** MATERIAL PROVIDED follows **
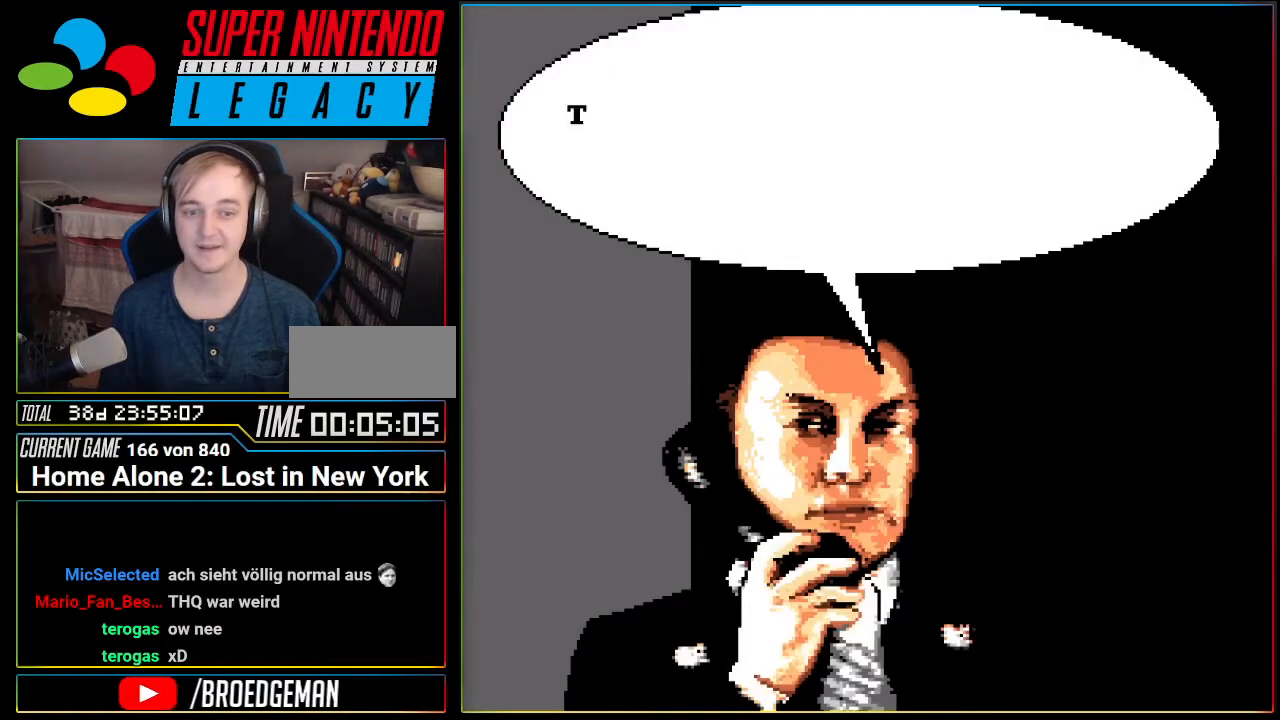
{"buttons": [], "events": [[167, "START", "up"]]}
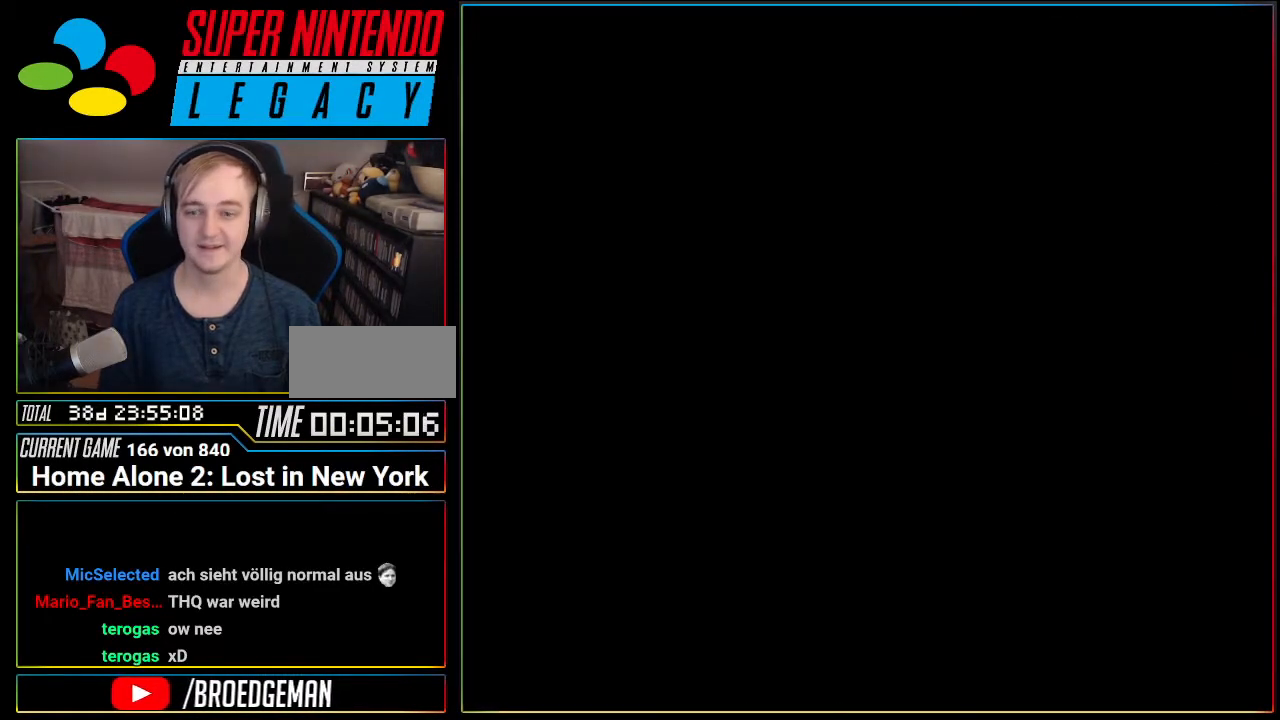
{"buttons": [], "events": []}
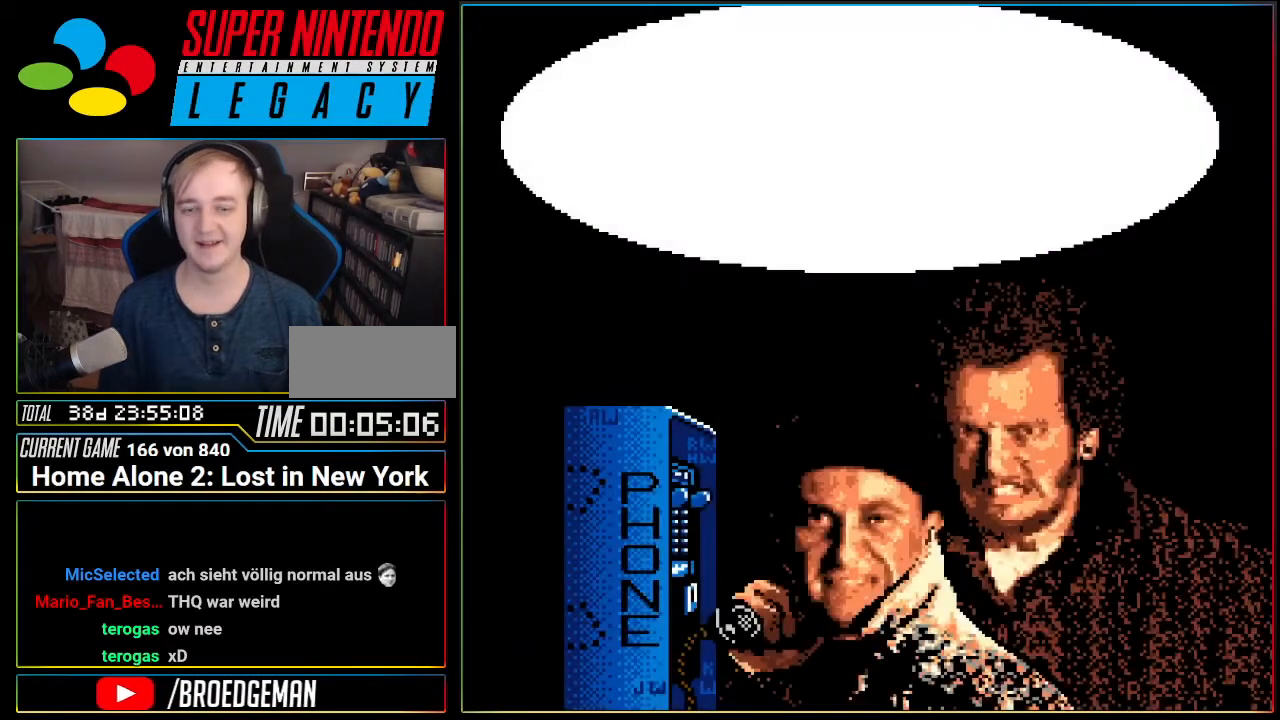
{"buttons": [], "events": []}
** End of MATERIAL PROVIDED **
** MATERIAL PROVIDED follows **
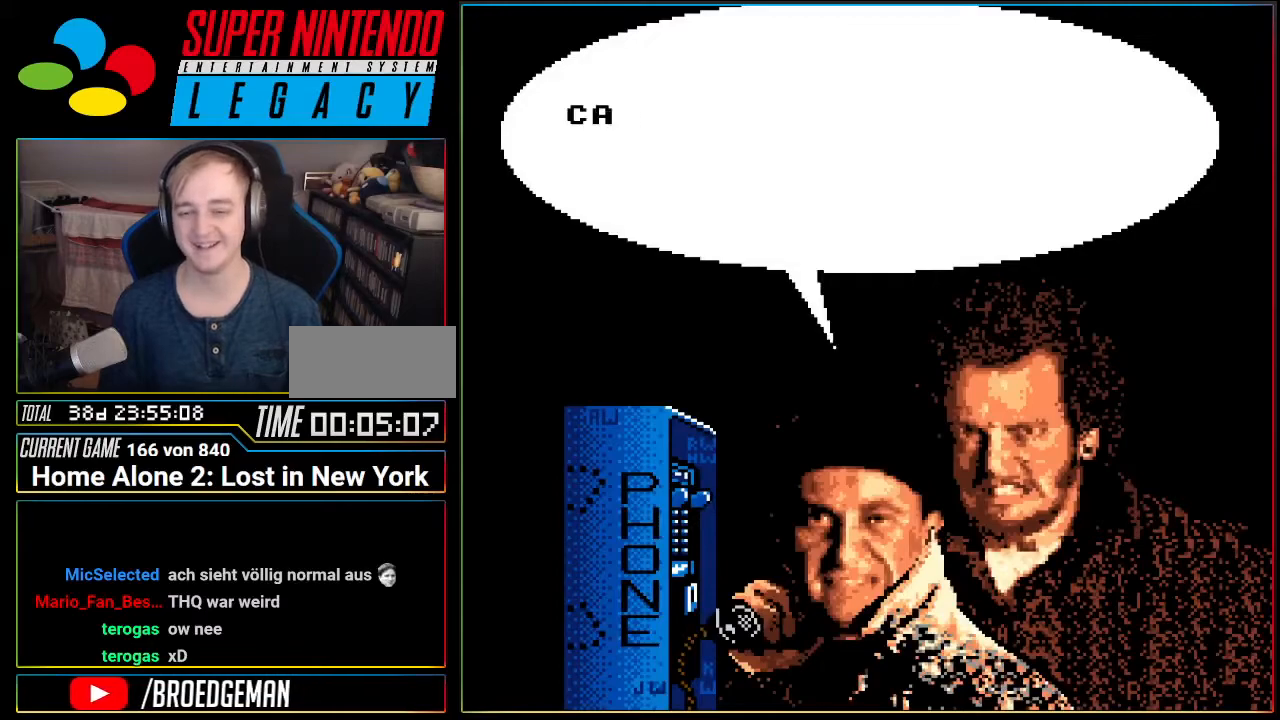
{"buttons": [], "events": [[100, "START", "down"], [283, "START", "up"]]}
** End of MATERIAL PROVIDED **
| TASK DIRECTIONS |
Every line above that holds the string "START" should be returned.

| WRITTEN SOLUTION |
{"buttons": [], "events": [[167, "START", "up"]]}
{"buttons": [], "events": [[100, "START", "down"], [283, "START", "up"]]}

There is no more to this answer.